> _AVAILABLE DATA_
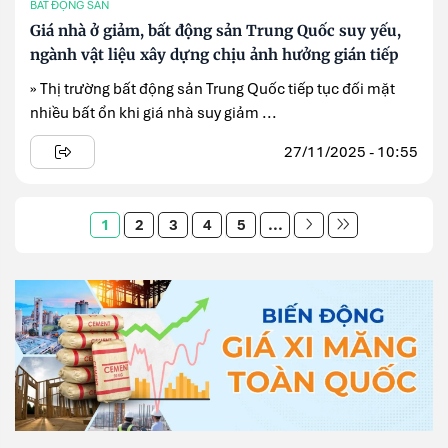
BẤT ĐỘNG SẢN
Giá nhà ở giảm, bất động sản Trung Quốc suy yếu,
ngành vật liệu xây dựng chịu ảnh hưởng gián tiếp
» Thị trường bất động sản Trung Quốc tiếp tục đối mặt
nhiều bất ổn khi giá nhà suy giảm ...
27/11/2025 - 10:55
1
2
3
4
5
...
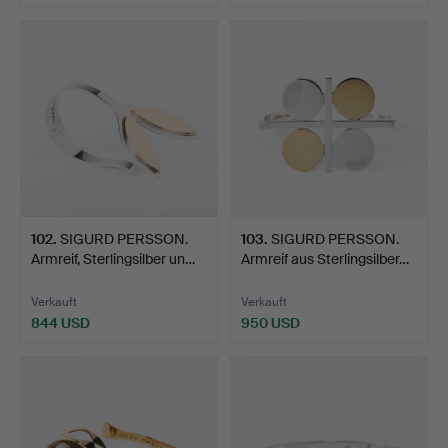
102
.
SIGURD PERSSON.
103
.
SIGURD PERSSON.
Armreif, Sterlingsilber un…
Armreif aus Sterlingsilber…
Verkauft
Verkauft
844 USD
950 USD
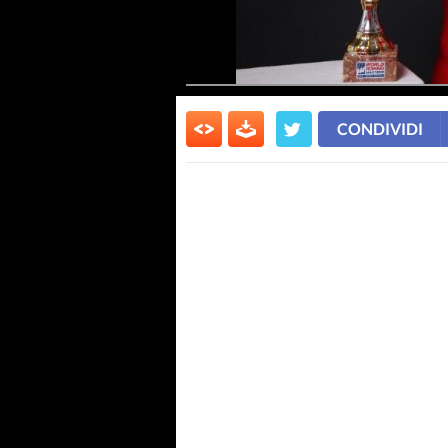
CONDIVIDI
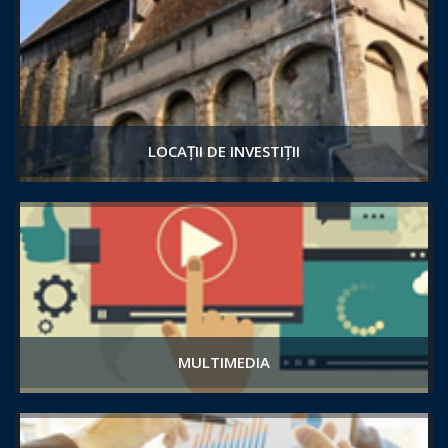
LOCAȚII DE INVESTIȚII
MULTIMEDIA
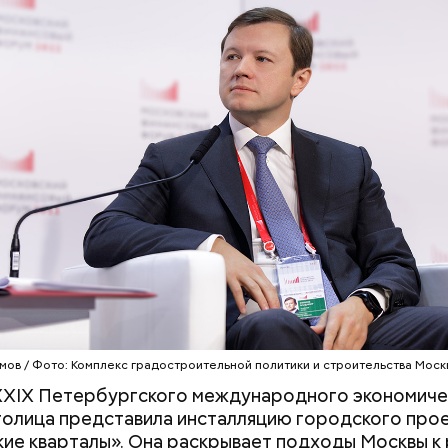
дует запайка выводных элементов. Простыми слов
альные выставки» в 1919 году организовывались у
в устройство, где циркулирует нагретая жидкост
ом композиторов и музыкальным отделом Нарко
ическую лаву. Она накрепко запаивает плату.
отличие от дореволюционных, на новых «Выставка
ния только советских музыкантов.
мов / Фото: Комплекс градостроительной политики и строительства Моск
XXIX Петербургского международного экономиче
олица представила инсталляцию городского про
ие кварталы». Она раскрывает подходы Москвы к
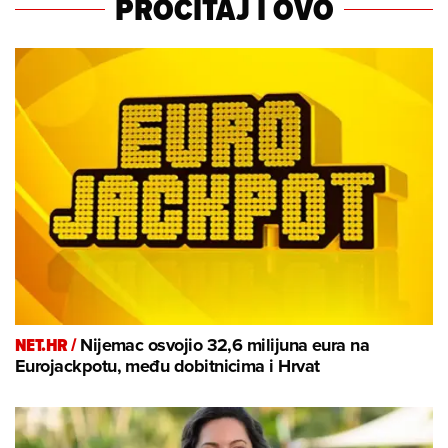
PROČITAJ I OVO
NET.HR /
Nijemac osvojio 32,6 milijuna eura na
Eurojackpotu, među dobitnicima i Hrvat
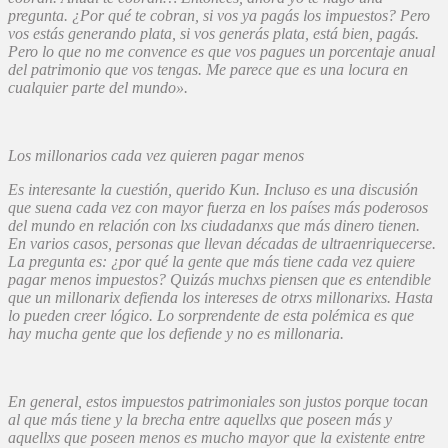
pregunta. ¿Por qué te cobran, si vos ya pagás los impuestos? Pero
vos estás generando plata, si vos generás plata, está bien, pagás.
Pero lo que no me convence es que vos pagues un porcentaje anual
del patrimonio que vos tengas. Me parece que es una locura en
cualquier parte del mundo».
Los millonarios cada vez quieren pagar menos
Es interesante la cuestión, querido Kun. Incluso es una discusión
que suena cada vez con mayor fuerza en los países más poderosos
del mundo en relación con lxs ciudadanxs que más dinero tienen.
En varios casos, personas que llevan décadas de ultraenriquecerse.
La pregunta es: ¿por qué la gente que más tiene cada vez quiere
pagar menos impuestos? Quizás muchxs piensen que es entendible
que un millonarix defienda los intereses de otrxs millonarixs. Hasta
lo pueden creer lógico. Lo sorprendente de esta polémica es que
hay mucha gente que los defiende y no es millonaria.
En general, estos impuestos patrimoniales son justos porque tocan
al que más tiene y la brecha entre aquellxs que poseen más y
aquellxs que poseen menos es mucho mayor que la existente entre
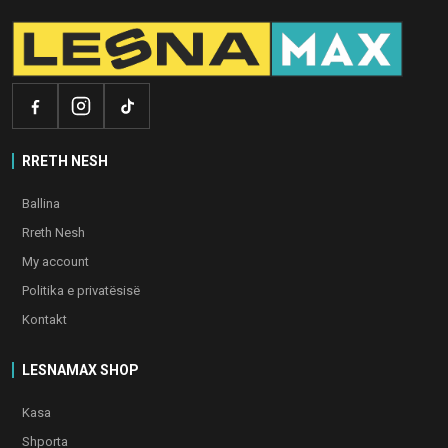
RRETH NESH
Ballina
Rreth Nesh
My account
Politika e privatësisë
Kontakt
LESNAMAX SHOP
Kasa
Shporta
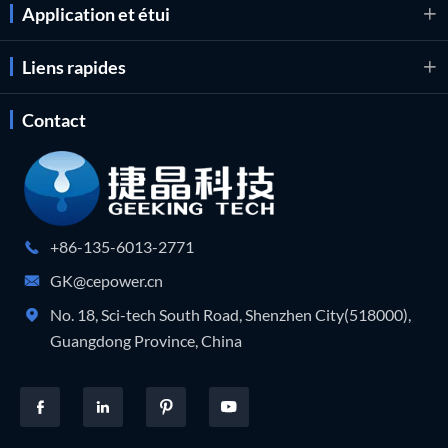
Application et étui

Liens rapides

Contact
+86-135-6013-2771

GK@cepower.cn

No. 18, Sci-tech South Road, Shenzhen City(518000),

Guangdong Province, China




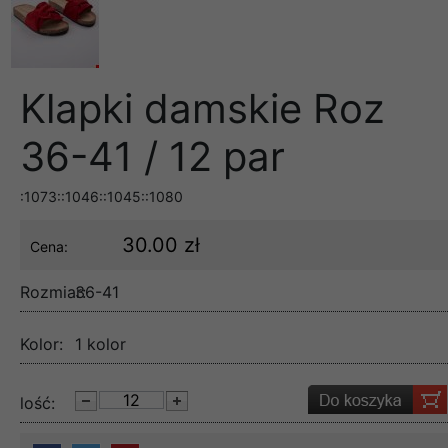
Klapki damskie Roz
36-41 / 12 par
:1073::1046::1045::1080
30.00 zł
Cena:
Rozmiar:
36-41
Kolor:
1 kolor
lość:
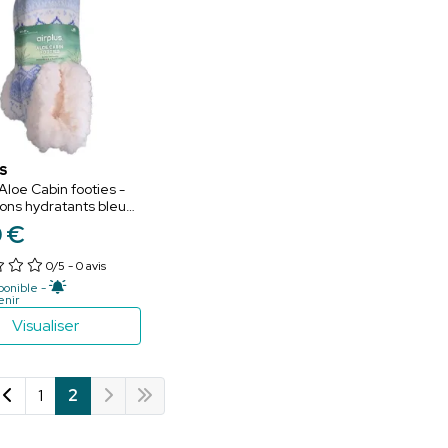
S
 Aloe Cabin footies -
ns hydratants bleus
ure 36-41
0
€
0/5
- 0 avis
ponible -
enir
Visualiser
1
2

> _DESCRIPTION OF THE TASK_
Verbatim copy without images: write the records above out in full.

> _FINAL ANSWER_
BẤT ĐỘNG SẢN
Giá nhà ở giảm, bất động sản Trung Quốc suy yếu,
ngành vật liệu xây dựng chịu ảnh hưởng gián tiếp
» Thị trường bất động sản Trung Quốc tiếp tục đối mặt
nhiều bất ổn khi giá nhà suy giảm ...
27/11/2025 - 10:55
1
2
3
4
5
...
102
.
SIGURD PERSSON.
103
.
SIGURD PERSSON.
Armreif, Sterlingsilber un…
Armreif aus Sterlingsilber…
Verkauft
Verkauft
844 USD
950 USD
CONDIVIDI
LOCAȚII DE INVESTIȚII
MULTIMEDIA
дует запайка выводных элементов. Простыми слов
альные выставки» в 1919 году организовывались у
в устройство, где циркулирует нагретая жидкост
ом композиторов и музыкальным отделом Нарко
ическую лаву. Она накрепко запаивает плату.
отличие от дореволюционных, на новых «Выставка
ния только советских музыкантов.
мов / Фото: Комплекс градостроительной политики и строительства Моск
XXIX Петербургского международного экономиче
олица представила инсталляцию городского про
ие кварталы». Она раскрывает подходы Москвы к
PROČITAJ I OVO
NET.HR /
Nijemac osvojio 32,6 milijuna eura na
Eurojackpotu, među dobitnicima i Hrvat
pregunta. ¿Por qué te cobran, si vos ya pagás los impuestos? Pero
vos estás generando plata, si vos generás plata, está bien, pagás.
Pero lo que no me convence es que vos pagues un porcentaje anual
del patrimonio que vos tengas. Me parece que es una locura en
cualquier parte del mundo».
Los millonarios cada vez quieren pagar menos
Es interesante la cuestión, querido Kun. Incluso es una discusión
que suena cada vez con mayor fuerza en los países más poderosos
del mundo en relación con lxs ciudadanxs que más dinero tienen.
En varios casos, personas que llevan décadas de ultraenriquecerse.
La pregunta es: ¿por qué la gente que más tiene cada vez quiere
pagar menos impuestos? Quizás muchxs piensen que es entendible
que un millonarix defienda los intereses de otrxs millonarixs. Hasta
lo pueden creer lógico. Lo sorprendente de esta polémica es que
hay mucha gente que los defiende y no es millonaria.
En general, estos impuestos patrimoniales son justos porque tocan
al que más tiene y la brecha entre aquellxs que poseen más y
aquellxs que poseen menos es mucho mayor que la existente entre
RRETH NESH
Ballina
Rreth Nesh
My account
Politika e privatësisë
Kontakt
LESNAMAX SHOP
Kasa
Shporta
Application et étui

Liens rapides

Contact
+86-135-6013-2771

GK@cepower.cn

No. 18, Sci-tech South Road, Shenzhen City(518000),

Guangdong Province, China




Klapki damskie Roz
36-41 / 12 par
:1073::1046::1045::1080
30.00 zł
Cena:
Rozmiar:
36-41
Kolor:
1 kolor
lość:
S
 Aloe Cabin footies -
ns hydratants bleus
ure 36-41
0
€
0/5
- 0 avis
ponible -
enir
Visualiser
1
2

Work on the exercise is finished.